### DIRECTIONS FOR THIS TASK
Check every line of the entries for the string "сопственог" and return the ones that contain it.

### DATA TO EXAMINE
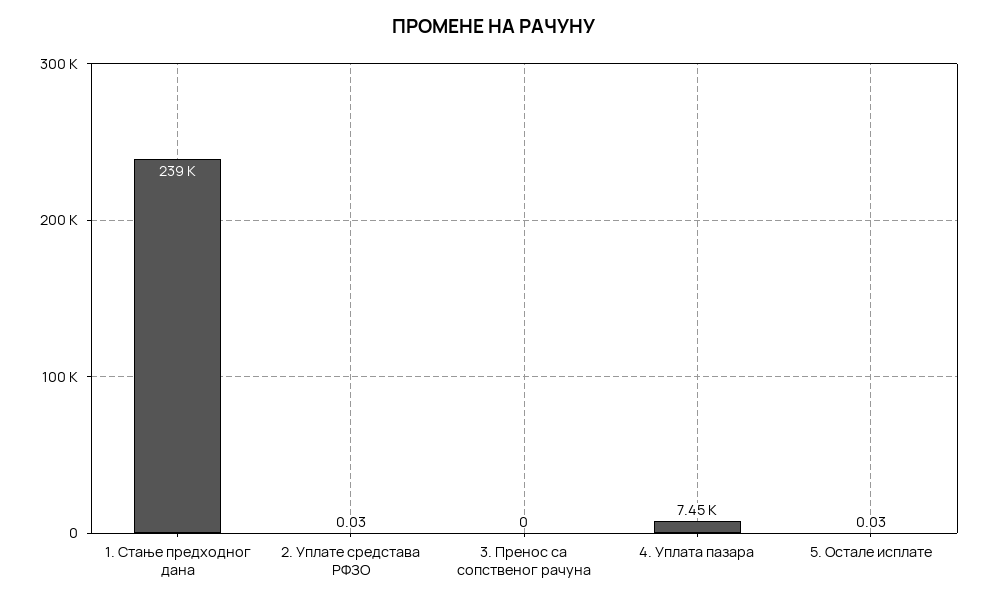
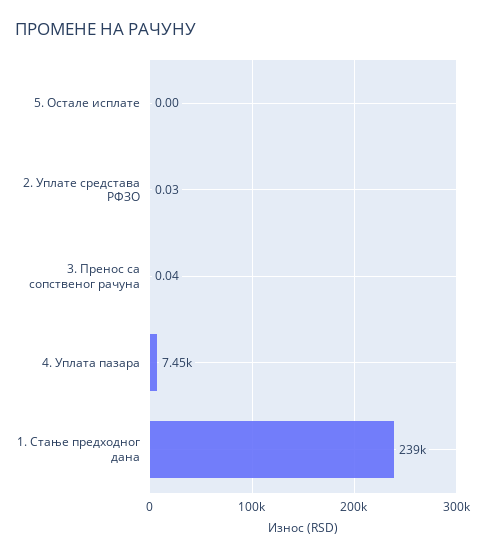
  {
    "1. Стање предходног дана": 239000,
    "2. Уплате средстава РФЗО": 0.03,
-   "3. Пренос са сопственог рачуна": 0,
+   "3. Пренос са сопственог рачуна": 0.04,
    "4. Уплата пазара": 7450,
-   "5. Остале исплате": 0.03
+   "5. Остале исплате": 0
  }

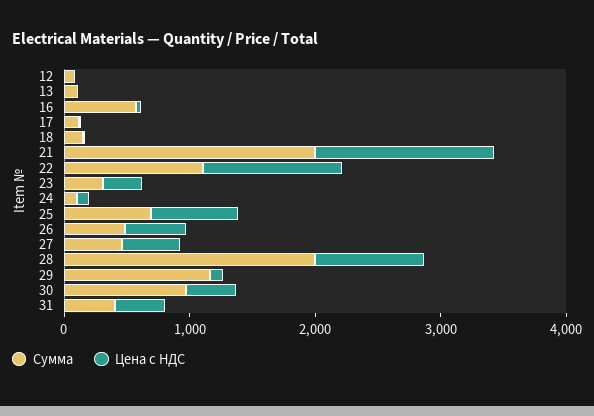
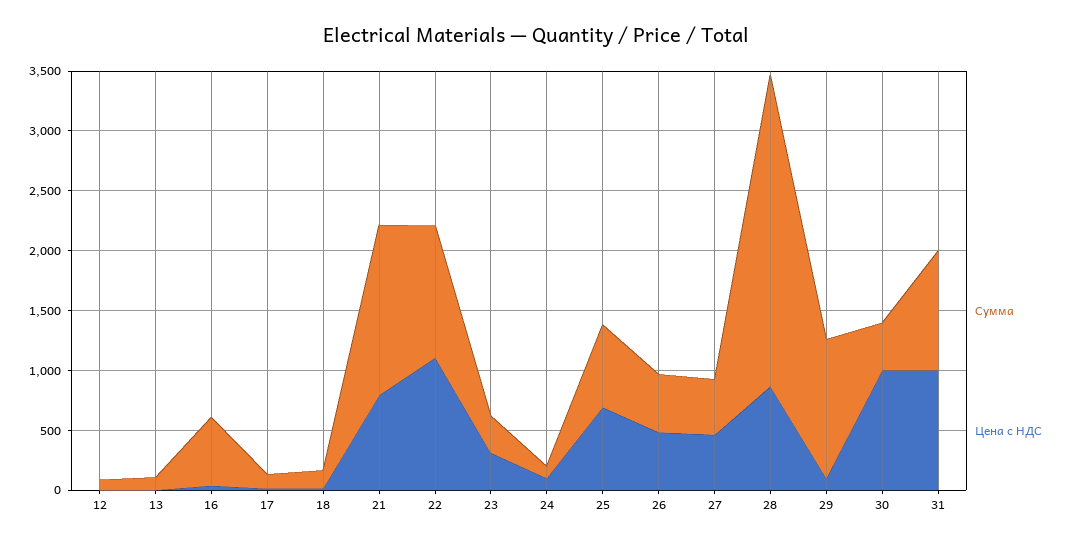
  {
    "Сумма": {
      "12": 100,
      "13": 100,
      "16": 600,
      "17": 100,
      "18": 200,
-     "21": 2000,
+     "21": 1400,
      "22": 1100,
      "23": 300,
      "24": 100,
      "25": 700,
      "26": 500,
      "27": 500,
-     "28": 2000,
+     "28": 2600,
      "29": 1200,
-     "30": 1000,
+     "30": 400,
-     "31": 400
+     "31": 1000
    },
    "Цена с НДС": {
      "12": 0,
      "13": 0,
      "16": 0,
      "17": 0,
      "18": 0,
-     "21": 1400,
+     "21": 800,
      "22": 1100,
      "23": 300,
      "24": 100,
      "25": 700,
      "26": 500,
      "27": 500,
      "28": 900,
      "29": 100,
-     "30": 400,
+     "30": 1000,
-     "31": 400
+     "31": 1000
    }
  }

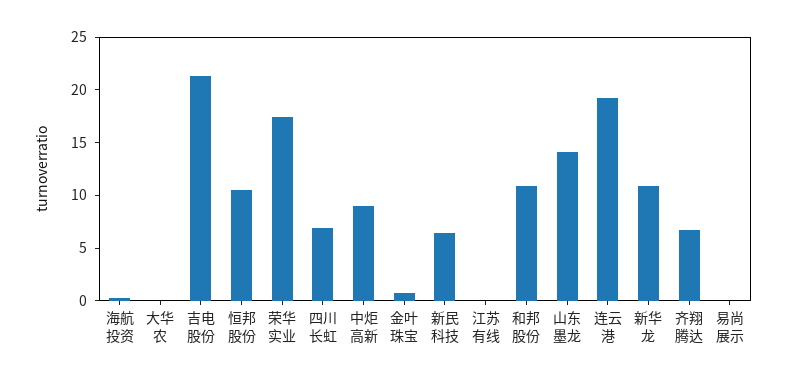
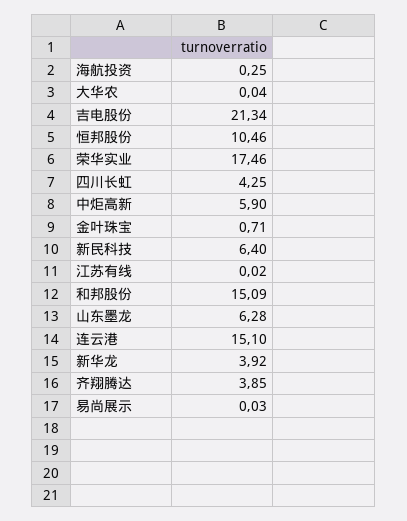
  {
    "海航投资": 0.25,
    "大华农": 0.04,
    "吉电股份": 21.34,
    "恒邦股份": 10.46,
    "荣华实业": 17.46,
-   "四川长虹": 7,
+   "四川长虹": 4.25,
-   "中炬高新": 9,
+   "中炬高新": 5.9,
    "金叶珠宝": 0.71,
    "新民科技": 6.4,
    "江苏有线": 0.02,
-   "和邦股份": 11,
+   "和邦股份": 15.09,
-   "山东墨龙": 14,
+   "山东墨龙": 6.28,
-   "连云港": 19,
+   "连云港": 15.1,
-   "新华龙": 11,
+   "新华龙": 3.92,
-   "齐翔腾达": 7,
+   "齐翔腾达": 3.85,
    "易尚展示": 0.03
  }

### WRITTEN SOLUTION
-   "3. Пренос са сопственог рачуна": 0,
+   "3. Пренос са сопственог рачуна": 0.04,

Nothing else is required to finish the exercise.